Credit card processing fees are extensive, complicated, and somewhat overwhelming. Before you can begin to understand processing fees, you need to know about the parties involved with them. Now that we’ve covered all the parties involved, let’s discuss the different types of fees in any given credit card transaction.

Flat Fees
In addition to transactional fees, you may be charged some flat fees as well.

Incidental Fees
Flat fees are always charged, but incidental fees only appear per incidence. All of the above fees fall into one of two categories: wholesale fees, and markups. Wholesale FeesI’m using the term “Wholesale” to help you picture the meaning behind this type of fee, but it can go by other names as well, like, “Base fee” or “Pre-markup” etc Your wholesale fees are exactly like they sound – the wholesale cost of your sales transactions. These fees are determined by the credit card issuing bank and the credit card associations. In other words, don’t try to shop around for lower wholesale fees or rates from various credit card processors. MarkupsYour markup fees are how your credit card processor is planning to make a profit from your business.

Interchange Reimbursement Fees and Assessments: These are the fees the card-issuing banks and the credit card associations charge for each transaction, and they represent the largest expense merchants pay per sale and per month. Interchange fees typically consist of a percentage of each transaction accompanied by a flat per transaction fee. Examples of these non-negotiable interchange and assessment merchant account fees include: Merit 1/ecommerce/CNP fees, NABU/APF/data usage fees, Dues and assessments. Each card association publishes their interchange and assessment fees online. Flat Fees. Terminal Fees: These are charged to merchants who have physical stores, where they directly swipe a customer’s card. Payment Gateway Fees: These are similar to terminal fees, but they are applied to ecommerce businesses instead. PCI Fees: These are fees paid to the Payment Card Industry, either for noncompliance or compliance. Annual Fees: These are fees charged every year to cover the basic use of a provider’s services. Learn more here.

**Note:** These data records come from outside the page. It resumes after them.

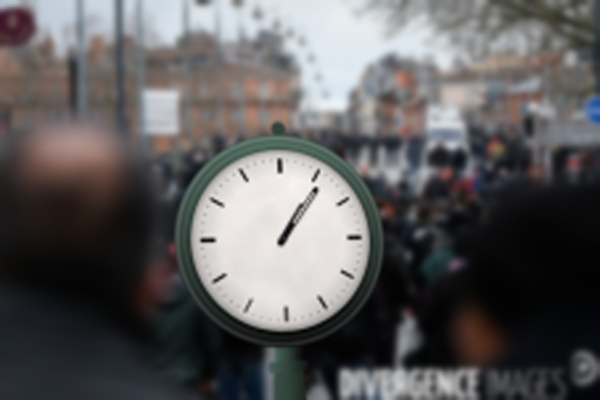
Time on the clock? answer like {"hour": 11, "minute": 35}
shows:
{"hour": 1, "minute": 6}
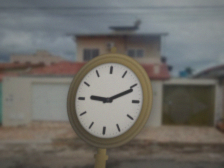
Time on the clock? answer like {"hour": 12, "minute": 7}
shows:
{"hour": 9, "minute": 11}
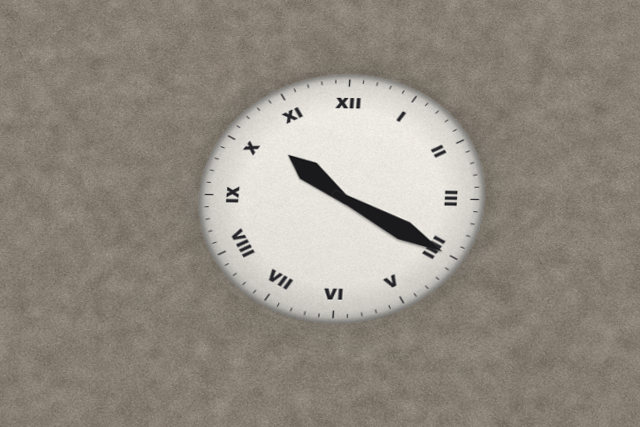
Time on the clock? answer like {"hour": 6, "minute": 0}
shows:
{"hour": 10, "minute": 20}
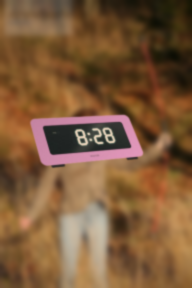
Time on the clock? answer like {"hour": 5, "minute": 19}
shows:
{"hour": 8, "minute": 28}
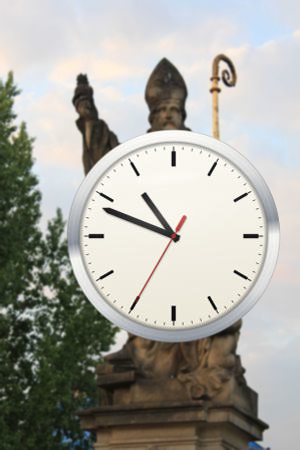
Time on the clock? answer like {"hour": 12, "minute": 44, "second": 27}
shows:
{"hour": 10, "minute": 48, "second": 35}
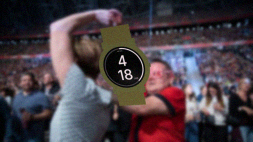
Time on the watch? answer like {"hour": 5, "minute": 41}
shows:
{"hour": 4, "minute": 18}
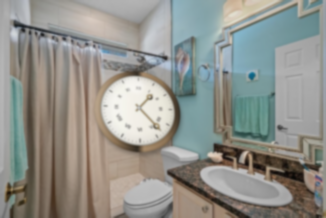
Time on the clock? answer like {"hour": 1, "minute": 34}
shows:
{"hour": 1, "minute": 23}
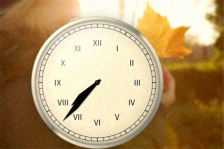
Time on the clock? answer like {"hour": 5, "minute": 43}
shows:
{"hour": 7, "minute": 37}
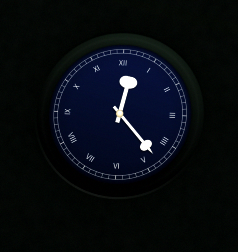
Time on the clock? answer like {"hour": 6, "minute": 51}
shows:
{"hour": 12, "minute": 23}
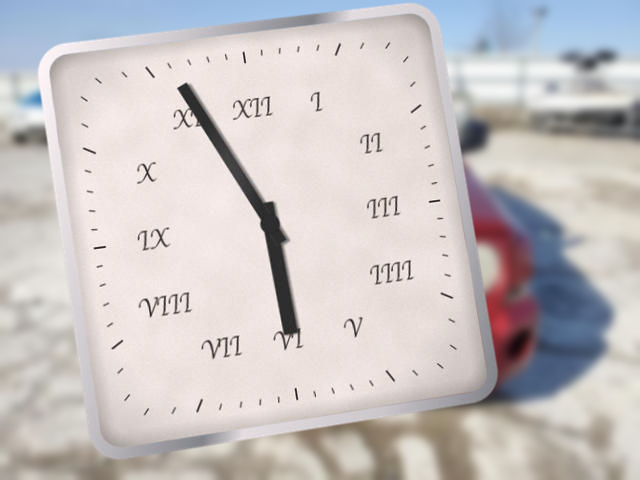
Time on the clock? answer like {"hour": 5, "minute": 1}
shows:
{"hour": 5, "minute": 56}
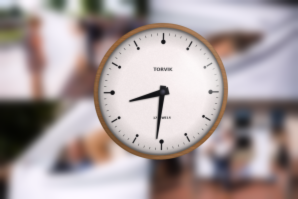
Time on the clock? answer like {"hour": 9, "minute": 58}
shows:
{"hour": 8, "minute": 31}
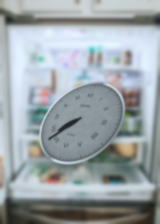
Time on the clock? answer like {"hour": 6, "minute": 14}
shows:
{"hour": 7, "minute": 37}
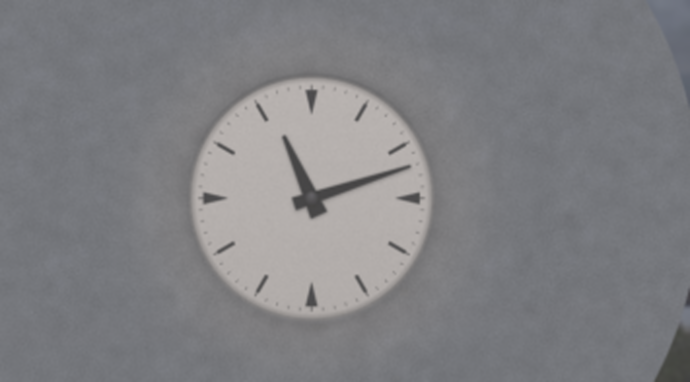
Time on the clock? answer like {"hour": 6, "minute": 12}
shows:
{"hour": 11, "minute": 12}
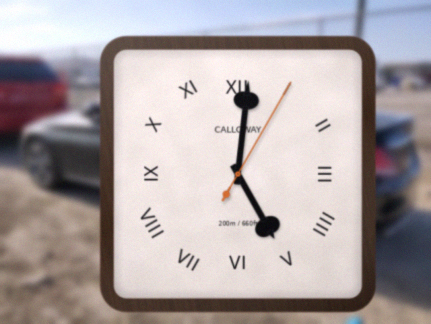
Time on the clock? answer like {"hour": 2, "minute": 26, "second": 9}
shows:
{"hour": 5, "minute": 1, "second": 5}
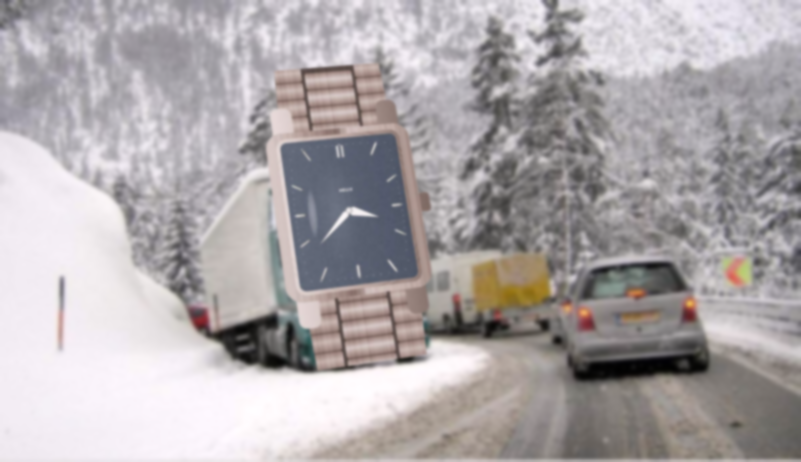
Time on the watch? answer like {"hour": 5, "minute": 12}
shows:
{"hour": 3, "minute": 38}
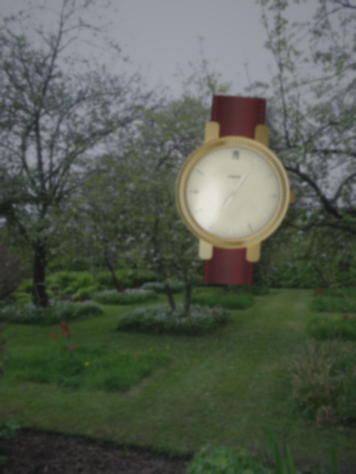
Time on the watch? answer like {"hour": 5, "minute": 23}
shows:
{"hour": 7, "minute": 5}
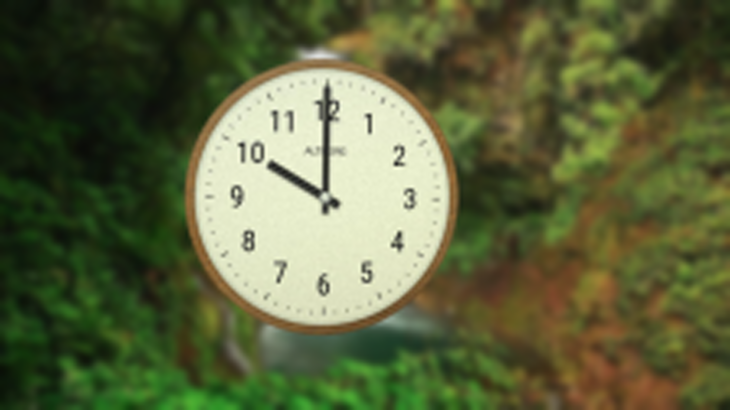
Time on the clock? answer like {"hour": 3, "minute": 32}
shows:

Do I Need a Chip Card Terminal?

Do I Need a Chip Card Terminal?
“The chip cards are coming. The chip cards are coming. If you haven’t already heard, the instatement of EMV cards is imminent in the US. It’s not the end of the world if you don’t start running with the rest of the lemmings right away, but you will be at greater risk for fraud liability if you process a counterfeit chip card come October 2015. For starters, EMV stands for “Europay, MasterCard and Visa,” which set out to create world-wide standardized protocols for so-called “Integrated circuit” cards and the hardware necessary to accept these cards. This was no easy task, but by 2005 – almost a darn decade ago – chip cards became status quo in the EU. These cards are manufactured with a small integrated circuit in the card. Payment data is read from this chip instead of from the magnetic stripe. First, the chip itself is more difficult and expensive to counterfeit. Thus, while info from a magnetic stripe can be “Skimmed” easily, chip information is much more complicated to glean. While the effectiveness of EMV cards in thwarting fraud is debated, this is kind of beside the point as far as we are concerned. If you want to keep on processing cards with the magnetic stripe and say screw it to the whole EMV protocol, you are currently free to do that. You won’t lose any business, since smart cards still have a magnetic stripe as a back up. The Timeline for EMV Chip Card Liability Shift in the US.April 19, 2013 – Maestro shifted liability for international chip cards used in the US.October 1, 2015 – Visa, MasterCard, American Express and Discover liability shift for POS terminals. “But no one is using chip cards, this doesn’t even matter.” Get ready to see a massive increase in chip cards at your register as the card networks begin to implement the change. There is always the chance that no one will ever present a counterfeit chip card at your register. Let us know what you think of smart “Chip” cards, and whether you’ll be upgrading your terminal.